Тревожный взгляд замирал на мне, но тут же смещался.

Минута-другая, и капли пота зависали на темных бровях, текли по маслянистым, наглухо выбритым щекам. Потерял!

Тогда я выдвигался, тощий и похожий на голодного студента: острые скулы, впалые щеки, маленькие усики, давно не стриженные лохмы, за плечами армейский рюкзак.

– Здравствуйте, – говорил я. – Не меня ли ищете? А то вроде телеграммой из ЦК пообещали встретить. Вы, должно быть, Худайберды Даниёрович. Я из Москвы.

По застывшим глазам было видно, что в голове у местного полуначальства замыкание, мысль искрит. Ай-ай-ай, какие времена.

4

Просвистели два года. Сначала взорвался Чернобыль. Потом в Москву из ссылки возвратился академик Сахаров. В журналах разрешили запрещенную поэзию. Прибалты требовали перехода экономики на хозрасчет. Анна Александровна по-прежнему служила. Говорили, что продуктов в магазинах стало меньше, но я этого не замечал: дома разносолы обеспечивали папины клиентки, а в республиках кормили на убой. Усаживая в самолет, заносили в кабину пилотов ящички душистых пруктъф, вяленой конины, несколько бутылок коньяку с блестящей пробкой-бескозыркой: на добрую память о встрече. Моя комсомольская мордочка округлилась, гладкое бритье сквозило синевой. Глядя в зеркало, я сам себе напоминал веселого араба: смуглый, нагловатый, маслянистый.

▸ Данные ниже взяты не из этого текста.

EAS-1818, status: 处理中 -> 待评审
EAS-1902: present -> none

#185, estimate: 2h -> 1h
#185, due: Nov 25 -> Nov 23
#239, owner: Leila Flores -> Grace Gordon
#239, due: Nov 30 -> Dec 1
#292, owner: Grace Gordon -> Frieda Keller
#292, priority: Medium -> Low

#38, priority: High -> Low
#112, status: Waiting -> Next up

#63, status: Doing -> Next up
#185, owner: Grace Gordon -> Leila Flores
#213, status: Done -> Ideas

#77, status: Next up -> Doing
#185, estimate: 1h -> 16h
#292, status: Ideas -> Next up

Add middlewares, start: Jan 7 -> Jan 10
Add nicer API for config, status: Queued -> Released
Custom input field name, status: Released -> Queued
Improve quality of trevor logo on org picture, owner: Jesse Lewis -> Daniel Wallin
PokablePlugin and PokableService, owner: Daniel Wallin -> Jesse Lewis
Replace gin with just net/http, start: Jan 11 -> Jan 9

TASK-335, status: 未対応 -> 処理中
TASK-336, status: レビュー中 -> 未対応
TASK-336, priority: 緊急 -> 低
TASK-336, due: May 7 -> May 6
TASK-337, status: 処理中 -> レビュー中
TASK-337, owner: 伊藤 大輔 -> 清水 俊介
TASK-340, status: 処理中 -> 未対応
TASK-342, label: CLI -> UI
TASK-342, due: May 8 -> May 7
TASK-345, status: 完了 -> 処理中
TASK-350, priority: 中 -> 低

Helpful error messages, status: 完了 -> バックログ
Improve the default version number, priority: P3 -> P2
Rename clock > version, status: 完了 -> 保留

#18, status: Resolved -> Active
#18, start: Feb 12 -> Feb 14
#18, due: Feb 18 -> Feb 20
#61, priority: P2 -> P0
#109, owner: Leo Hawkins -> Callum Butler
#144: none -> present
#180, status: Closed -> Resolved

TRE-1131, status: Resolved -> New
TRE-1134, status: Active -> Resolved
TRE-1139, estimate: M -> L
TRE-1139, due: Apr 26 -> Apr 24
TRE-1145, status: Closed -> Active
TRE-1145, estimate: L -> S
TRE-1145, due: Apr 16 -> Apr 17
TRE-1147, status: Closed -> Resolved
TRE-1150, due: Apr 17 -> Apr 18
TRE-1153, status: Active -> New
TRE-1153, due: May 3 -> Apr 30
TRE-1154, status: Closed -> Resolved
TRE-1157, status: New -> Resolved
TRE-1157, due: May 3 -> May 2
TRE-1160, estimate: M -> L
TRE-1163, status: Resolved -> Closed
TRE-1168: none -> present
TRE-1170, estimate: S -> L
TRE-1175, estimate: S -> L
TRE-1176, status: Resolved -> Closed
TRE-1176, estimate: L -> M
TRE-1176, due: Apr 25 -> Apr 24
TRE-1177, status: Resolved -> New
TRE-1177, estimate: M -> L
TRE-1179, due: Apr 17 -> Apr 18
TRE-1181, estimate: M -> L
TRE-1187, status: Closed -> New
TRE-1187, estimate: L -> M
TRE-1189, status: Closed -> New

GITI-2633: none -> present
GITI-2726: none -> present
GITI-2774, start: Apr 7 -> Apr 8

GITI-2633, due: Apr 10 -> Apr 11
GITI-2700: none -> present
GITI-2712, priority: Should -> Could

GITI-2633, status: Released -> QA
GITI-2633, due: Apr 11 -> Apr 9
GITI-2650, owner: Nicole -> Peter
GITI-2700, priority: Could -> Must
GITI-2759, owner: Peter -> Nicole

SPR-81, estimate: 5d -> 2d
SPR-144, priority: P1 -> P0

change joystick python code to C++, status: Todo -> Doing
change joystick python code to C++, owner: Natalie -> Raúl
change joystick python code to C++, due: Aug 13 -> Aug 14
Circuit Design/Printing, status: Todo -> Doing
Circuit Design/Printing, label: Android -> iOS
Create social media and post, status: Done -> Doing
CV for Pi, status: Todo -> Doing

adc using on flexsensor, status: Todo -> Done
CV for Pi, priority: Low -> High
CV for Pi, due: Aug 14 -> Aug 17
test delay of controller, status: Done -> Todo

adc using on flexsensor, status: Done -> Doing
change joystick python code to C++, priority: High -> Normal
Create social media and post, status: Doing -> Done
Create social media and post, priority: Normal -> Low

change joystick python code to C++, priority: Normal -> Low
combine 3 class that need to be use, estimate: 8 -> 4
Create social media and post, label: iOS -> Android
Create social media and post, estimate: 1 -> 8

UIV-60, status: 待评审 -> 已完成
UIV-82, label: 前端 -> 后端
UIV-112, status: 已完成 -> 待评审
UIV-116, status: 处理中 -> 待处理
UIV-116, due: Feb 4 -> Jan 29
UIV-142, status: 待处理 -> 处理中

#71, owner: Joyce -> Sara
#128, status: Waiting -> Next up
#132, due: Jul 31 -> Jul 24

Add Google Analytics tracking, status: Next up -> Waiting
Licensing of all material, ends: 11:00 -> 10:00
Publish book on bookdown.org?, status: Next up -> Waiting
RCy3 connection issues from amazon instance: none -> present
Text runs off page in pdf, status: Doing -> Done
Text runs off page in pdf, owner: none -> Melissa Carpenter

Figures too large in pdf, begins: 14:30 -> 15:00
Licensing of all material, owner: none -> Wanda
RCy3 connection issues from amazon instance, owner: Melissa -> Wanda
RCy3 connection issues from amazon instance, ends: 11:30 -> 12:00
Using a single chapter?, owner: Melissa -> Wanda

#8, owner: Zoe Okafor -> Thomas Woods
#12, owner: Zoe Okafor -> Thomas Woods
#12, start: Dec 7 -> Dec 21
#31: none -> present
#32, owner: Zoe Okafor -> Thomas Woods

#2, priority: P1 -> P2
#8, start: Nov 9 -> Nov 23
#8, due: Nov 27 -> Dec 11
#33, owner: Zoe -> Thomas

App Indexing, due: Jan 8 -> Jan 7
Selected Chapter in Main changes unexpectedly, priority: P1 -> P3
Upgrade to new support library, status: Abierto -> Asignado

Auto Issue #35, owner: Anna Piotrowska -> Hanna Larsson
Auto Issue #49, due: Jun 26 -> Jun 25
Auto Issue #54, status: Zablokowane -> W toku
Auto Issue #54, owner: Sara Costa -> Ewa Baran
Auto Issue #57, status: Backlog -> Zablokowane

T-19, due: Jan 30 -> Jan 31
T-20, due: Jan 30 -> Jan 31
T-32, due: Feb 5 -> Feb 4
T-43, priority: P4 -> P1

Диссертация была практически закончена; особенно мне нравилась глава вторая, в которой содержалось настоящее научное открытие. Всякий знает, что комедиограф Грибоедов по поручению Паскевича должен был уговорить Аббас-Мирзу отдать России Эривань с Нахичеванью – две иранские области на северо-востоке от Армении. Считается, что персы возмутились, из-за чего война возобновилась – и продолжалась вплоть до Туркманчая. Но я нашел в архиве иностранных дел оригинал письма Обрескова, который был тогда начальником комедиографа. В письме, написанном высокомерным почерком педанта, содержались желчные намеки на интригу Грибоедова; тот будто бы нарочно разозлил наместника иранского Азербайджана и сорвал успешно шедшие переговоры. Для чего? А только для того, чтобы ввести Обрескова в немилость и самостоятельно возглавить миссию. Это было интересно, неожиданно и ново. Теперь я мог рассчитывать на очную докторантуру.